— WHAT TO WORK ON —
• a. Using the thread on hash functions, answer each question:
(i) Which character set accompanies the example Hash(aaaa)->blue?
(ii) What output is shown for the input aa@12a?
(iii) According to the reply at the end, what two kinds of function could the described function be instead of a hash function?
• b. From the thread on hash functions, list every output string that its example hashes produce.
• c. Carry the thread on hash functions forward from its last sentence.

— READING TEXT —
....
2

Related to the question Which hashing algorithm is best for uniqueness and speed?

Is there a way to create a hash function, or find one, whose hash length depends completely on the input length, has an adjustable hash character set (Since it must be 1-to-1 function the input must comply to this character set constraint as well).

Moreover the most important part is that the hash function generates as random as possible strings. So for example it would be possible to get the following two different results.

Hash(aaaa)->blue // for character set a-z

and

Hash(aaaz)->pink  // for character set a-z

More examples:

Hash(aa@12a)->dakj@4   // for character set a-z, @, 0-9

and

Hash(a2#46Ww)->@3#0Pdw // for character set a-z A-Z, !-), 0-9

Notice the character length between input and output and the character sets.

What I thought so far was a probability distribution function, there are random distribution functions but I am not sure how to get there.

http://en.wikipedia.org/wiki/Probability_distribution

http://en.wikipedia.org/wiki/Normal_distribution

iordanis
  • 163

3 Answers3

4

This is not a hash function. It's either an encoding function or an encryption function.
....
— EXTRACTED INFORMATION —
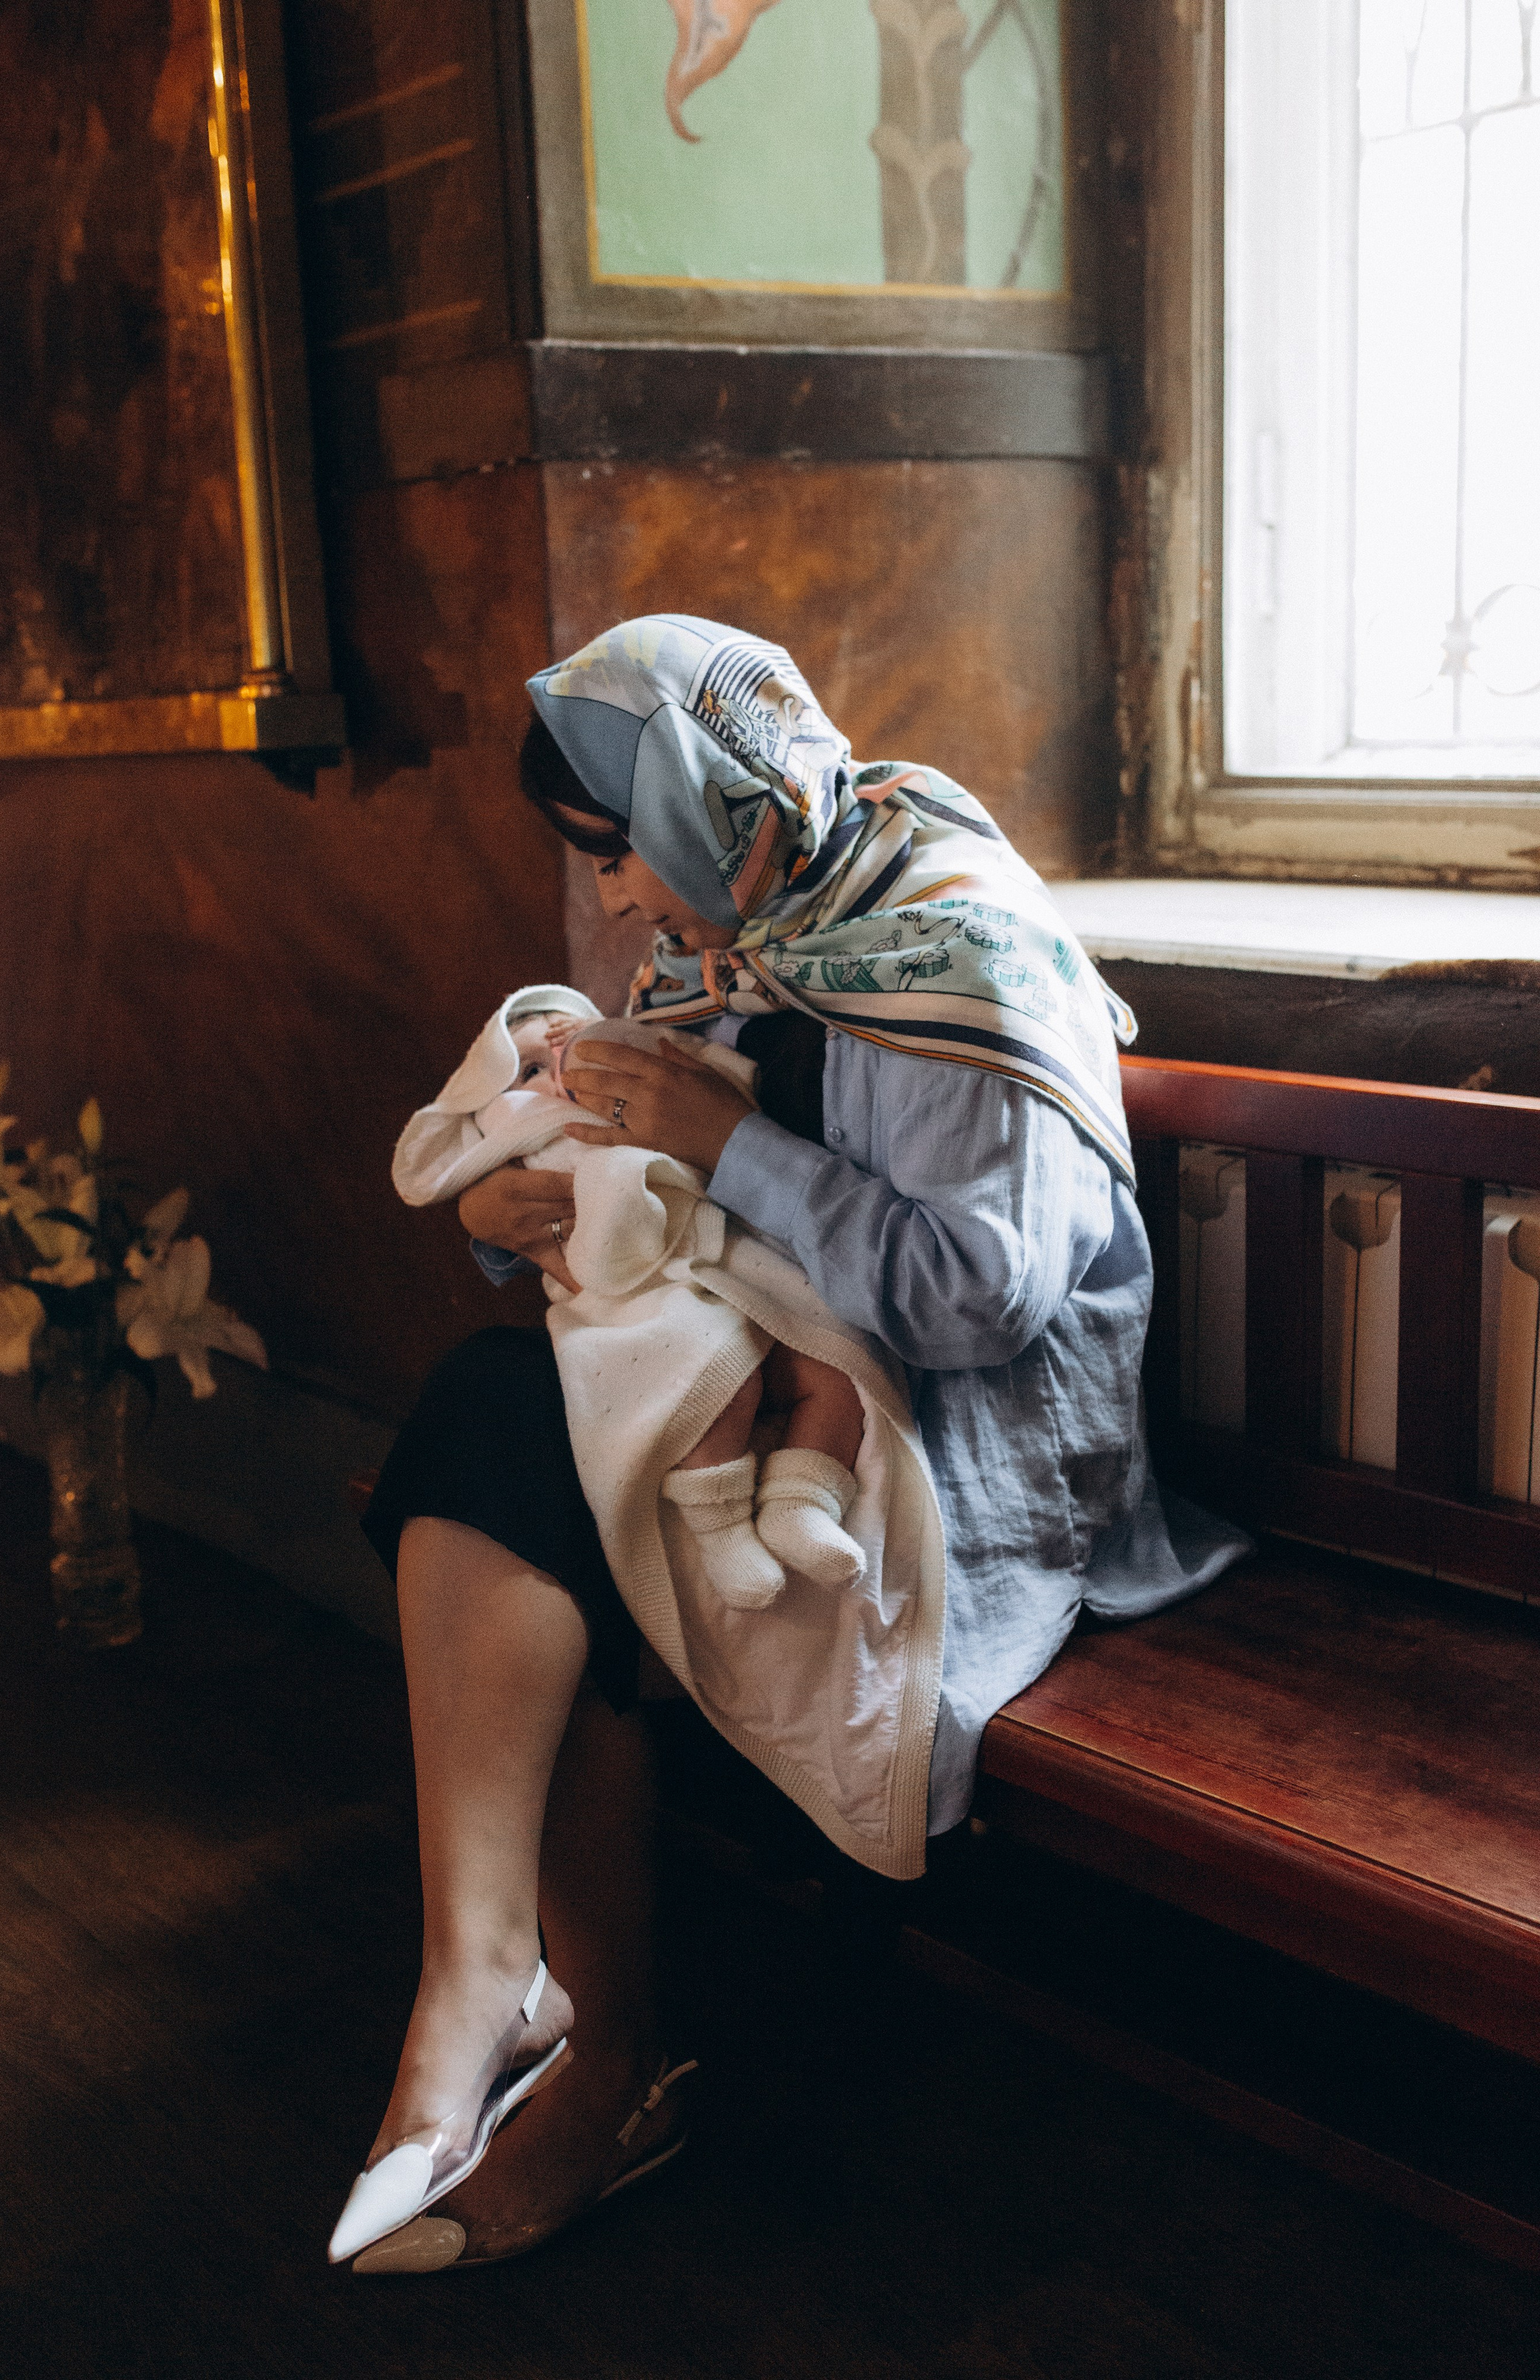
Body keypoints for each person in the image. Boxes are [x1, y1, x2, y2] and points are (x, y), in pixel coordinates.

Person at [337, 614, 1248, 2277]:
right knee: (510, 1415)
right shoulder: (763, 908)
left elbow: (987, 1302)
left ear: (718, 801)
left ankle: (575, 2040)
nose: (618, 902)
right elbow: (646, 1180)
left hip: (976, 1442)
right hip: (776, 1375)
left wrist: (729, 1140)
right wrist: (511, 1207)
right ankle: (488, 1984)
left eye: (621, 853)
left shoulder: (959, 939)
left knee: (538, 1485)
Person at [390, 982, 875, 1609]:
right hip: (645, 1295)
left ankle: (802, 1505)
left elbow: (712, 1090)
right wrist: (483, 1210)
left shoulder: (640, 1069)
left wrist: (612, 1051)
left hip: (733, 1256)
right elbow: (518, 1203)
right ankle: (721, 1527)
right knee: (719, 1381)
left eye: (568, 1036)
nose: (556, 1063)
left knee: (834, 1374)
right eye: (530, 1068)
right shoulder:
....
— ANSWERS BY ITEM NUMBER —
• a.
(i) a-z
(ii) dakj@4
(iii) An encoding function or an encryption function

• b. blue, pink, dakj@4, @3#0Pdw

• c.
Usually when I've encountered a problem of this form, it is because I have some sort of IDs that I want to "look" random. Assuming I don't care about security, I'll normally create an algorithm which works as follows:

  1. Map my data to numbers (usually, by treating a string in a character set containing X characters as a baseX number).
  2. Map my numbers to new numbers. Eric Lippert suggests using Multiplicative Inverses for this purpose. Skip32 encoding (AKA Skip32 encryption, but it's not secure) also works for this purpose.
  3. Reverse the mapping in step 1.

To decode, perform the same steps in reverse.

Brian
  • 4,553
1

I'd use a perfect hash function to map your set of n inputs to a unique integer < n, then use that as an index into either an array of outputs (eg a list of n colours) or map it to a unique string in your character set (e.g. convert the number to base 26 and render each base-26 digit as that letter of the alphabet).

0

It seems to me that Format Preserving Encryption is exactly what you're looking for, except for maybe the security properties implied by "encryption". Its wikipedia page notes that

For such finite domains, and for the purposes of the discussion below, the cipher is equivalent to a permutation of N integers {0, ... , N−1} where N is the size of the domain.

For your case, 4-letter words with x possibilities for each character would be coded as integers by treating them as base-x numbers. Then the permutation would map that input to a distinct output, which would be decoded back into a string by reversing the base-x transform.

It seems that the best way to implement such a permutation is to apply an M-bit permutation to the input value, and if the result is N or more to apply it again to the result until the result is less than N, also called cycle walking. This works best when N is slightly less than 2^M.

There are ways to use Feistel Networks to adapt wide ciphers to produce arbitrary bit-width permutations, but this requires iterating the network to produce a good permutation.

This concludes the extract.